Page text:
=======

# HDI change the subscript below



## HomeCook58 (Mar 9, 2013)

How do I change the subscript below my user name?  
When I signed up I just put something there and now I want to change it.  

_Some folks have Executive Chef, Head Chef, Master Chef, Chief Cook and Bottle Washer...  You get the idea...._


----------



## msmofet (Mar 9, 2013)

HomeCook58 said:


> How do I change the subscript below my user name?
> When I signed up I just put something there and now I want to change it.
> 
> _Some folks have Executive Chef, Head Chef, Master Chef, Chief Cook and Bottle Washer... You get the idea...._


 It changes automatically by the amount of posts you have. You can't change it.


----------



## PrincessFiona60 (Mar 9, 2013)

=======

Data for analysis:
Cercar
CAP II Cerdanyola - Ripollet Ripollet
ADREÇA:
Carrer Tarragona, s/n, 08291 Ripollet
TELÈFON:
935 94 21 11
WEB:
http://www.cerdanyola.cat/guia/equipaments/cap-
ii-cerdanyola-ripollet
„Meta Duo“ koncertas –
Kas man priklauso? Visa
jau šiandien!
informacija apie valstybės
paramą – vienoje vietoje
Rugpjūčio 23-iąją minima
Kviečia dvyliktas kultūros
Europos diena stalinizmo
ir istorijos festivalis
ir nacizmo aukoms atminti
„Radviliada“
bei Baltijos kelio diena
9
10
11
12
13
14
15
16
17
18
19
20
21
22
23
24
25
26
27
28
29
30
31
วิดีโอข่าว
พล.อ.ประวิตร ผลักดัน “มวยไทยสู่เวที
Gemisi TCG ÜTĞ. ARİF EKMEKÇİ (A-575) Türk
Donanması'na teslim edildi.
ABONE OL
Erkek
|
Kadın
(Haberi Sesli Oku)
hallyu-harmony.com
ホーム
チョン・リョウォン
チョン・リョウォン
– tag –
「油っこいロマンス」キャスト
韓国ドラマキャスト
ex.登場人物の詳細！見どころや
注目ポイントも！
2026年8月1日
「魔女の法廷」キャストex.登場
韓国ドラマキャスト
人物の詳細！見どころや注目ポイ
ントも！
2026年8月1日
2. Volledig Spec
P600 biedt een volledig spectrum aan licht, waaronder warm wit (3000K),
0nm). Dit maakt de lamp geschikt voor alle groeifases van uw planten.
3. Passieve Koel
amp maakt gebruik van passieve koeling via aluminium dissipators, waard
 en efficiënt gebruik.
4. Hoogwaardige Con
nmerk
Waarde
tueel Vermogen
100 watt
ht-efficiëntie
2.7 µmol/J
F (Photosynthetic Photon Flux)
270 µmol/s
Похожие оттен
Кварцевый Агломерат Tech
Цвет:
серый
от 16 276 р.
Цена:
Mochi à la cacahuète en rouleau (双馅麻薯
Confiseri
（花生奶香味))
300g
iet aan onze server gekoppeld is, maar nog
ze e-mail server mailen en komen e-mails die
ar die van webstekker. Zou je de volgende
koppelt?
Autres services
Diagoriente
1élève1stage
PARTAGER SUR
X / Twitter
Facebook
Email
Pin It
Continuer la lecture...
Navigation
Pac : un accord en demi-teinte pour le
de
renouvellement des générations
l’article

=======

Parts of the exercise:
**1.** Write out the part of the forum thread about changing the subscript between "## HomeCook58 (Mar" and "msmofet (Mar 9, 2013)", inclusive.
**2.** Take the forum thread about changing the subscript further, starting after its final line.

Responses in order:
**1.**
## HomeCook58 (Mar 9, 2013)

How do I change the subscript below my user name?  
When I signed up I just put something there and now I want to change it.  

_Some folks have Executive Chef, Head Chef, Master Chef, Chief Cook and Bottle Washer...  You get the idea...._


----------



## msmofet (Mar 9, 2013)

**2.**
HomeCook58 said:


> How do I change the subscript below my user name?
> When I signed up I just put something there and now I want to change it.
> 
> _Some folks have Executive Chef, Head Chef, Master Chef, Chief Cook and Bottle Washer...  You get the idea...._



Everyone starts out as an Assistant Cook...it's based on post count.  Some original ones are earned in a contest.


----------



## HomeCook58 (Mar 9, 2013)

Thanks everyone.. I sort of suspected that..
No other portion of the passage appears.